> Text passage
Agile Component Design
You are an experienced programmer. You master your primary technology stack and systematically write clean code.
Your team recognized your merits and asked you to take ownership of whole packages in the application.
You are now responsible for creating or modifying a software component in your current application.
This is a design activity.
How can you create a good, legible, maintainable component architecture?
How can you validate your functional and non-functional requirements?
Yes, you are right. You are responsible for architecture decisions at the component or subsystem level.
Below is a set of tools to improve the quality of your design.
Design Approaches
Patterns and Idioms
The pattern movement was started last millennium. Very talented and experienced developers have documented how to solve common problems elegantly and effectively. Depending on the programming language, you are using different idioms are preferred.
The way to solve the same problem is different in Java, Scala, C++, Python, or C#.
You should know all regular structural, behavioral, and creational patterns [1]. Explore your programming language and discover how idioms and patterns have evolved between major releases. For example, lambda expressions and streams introduced in Java 8 - released Spring 2014 - completely transform the solution for regular business logic.

> Your tasks
1. Reproduce word for word the part of the passage on agile component design that begins at the words "You are now" and ends after the words "Python, or C#.".
2. Name every programming language that the passage on agile component design mentions.

> Dataset content
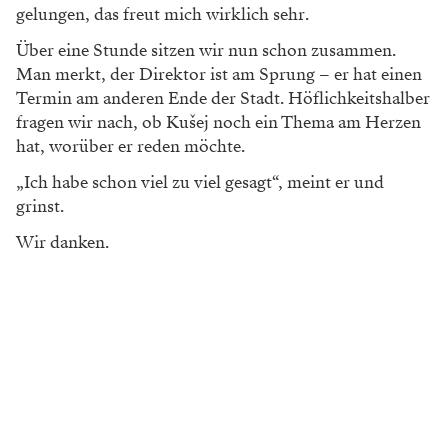
gelungen, das freut mich wirklich sehr.
Über eine Stunde sitzen wir nun schon zusammen.
Man merkt, der Direktor ist am Sprung – er hat einen
Termin am anderen Ende der Stadt. Höflichkeitshalber
fragen wir nach, ob Kušej noch ein Thema am Herzen
hat, worüber er reden möchte.
„Ich habe schon viel zu viel gesagt“, meint er und
grinst.
Wir danken.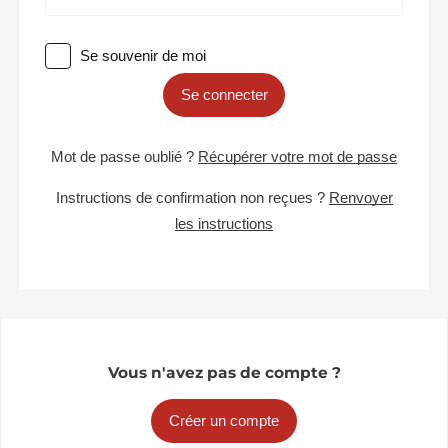
Se souvenir de moi
Se connecter
Mot de passe oublié ?
Récupérer votre mot de passe
Instructions de confirmation non reçues ?
Renvoyer
les instructions
Vous n'avez pas de compte ?
Créer un compte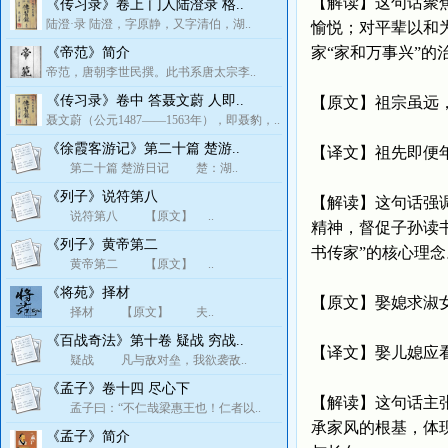
【解读】这句话聚
《传习录》卷上 门人陆澄录 格..
陆澄·录 陆澄，字原静，又字清伯，湖..
愉悦；对平辈以和
家“家和万事兴”的
《帝范》简介
帝范，唐朝李世民撰。此书系唐太宗李..
《传习录》卷中 答聂文蔚 人即..
【原文】祖宗虽远
聂文蔚（公元1487——1563年），即聂豹，..
《徐霞客游记》第二十篇 楚游..
【译文】祖先即便
第二十篇 楚游日记 楚：湖..
《列子》说符第八
【解读】这句话强
说符第八 【原文】 ..
精神，督促子孙读
《列子》黄帝第二
书传家”的核心理念
黄帝第二 【原文】 ..
《将苑》择材
【原文】娶媳求淑
择材 【原文】 夫..
《百战奇法》第十卷 疑战 穷战..
【译文】娶儿媳应
疑战 凡与敌对垒，我欲袭敌..
《孟子》卷十四 尽心下
【解读】这句话主
孟子曰：“不仁哉梁惠王也！仁者以..
承家风的根基，体
《孟子》简介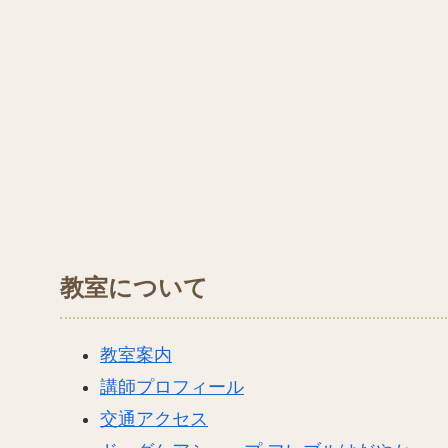
教室について
教室案内
講師プロフィール
交通アクセス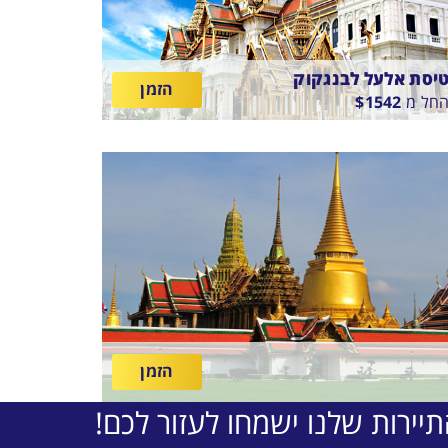
יסת אלעל לבנגקוק
הזמן
חל מ
1542
$
ין
16/8/26
-
11/8/2
תאריכים,
יסה סדירה
EL-A
הזמן
יירות שלנו ישמחו לעזור לכם!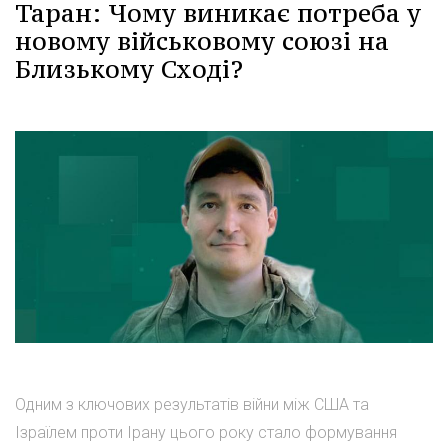
Таран: Чому виникає потреба у
новому військовому союзі на
Близькому Сході?
Одним з ключових результатів війни між США та
Ізраїлем проти Ірану цього року стало формування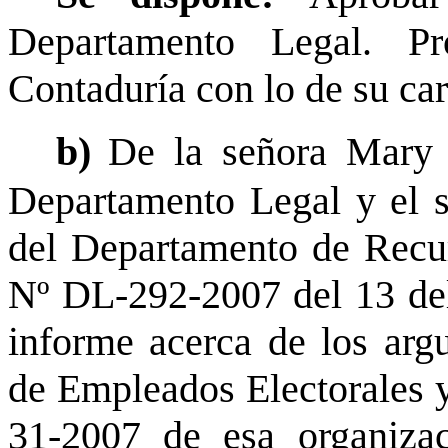
Departamento Legal. P
Contaduría con lo de su ca
b)
De la señora Mary 
Departamento Legal y el s
del Departamento de Recu
Nº DL-292-2007 del 13 del
informe acerca de los arg
de Empleados Electorales y
31-2007 de esa organizac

> Answers given
1.
You are now responsible for creating or modifying a software component in your current application.
This is a design activity.
How can you create a good, legible, maintainable component architecture?
How can you validate your functional and non-functional requirements?
Yes, you are right. You are responsible for architecture decisions at the component or subsystem level.
Below is a set of tools to improve the quality of your design.
Design Approaches
Patterns and Idioms
The pattern movement was started last millennium. Very talented and experienced developers have documented how to solve common problems elegantly and effectively. Depending on the programming language, you are using different idioms are preferred.
The way to solve the same problem is different in Java, Scala, C++, Python, or C#.

2. Java, Scala, C++, Python, C#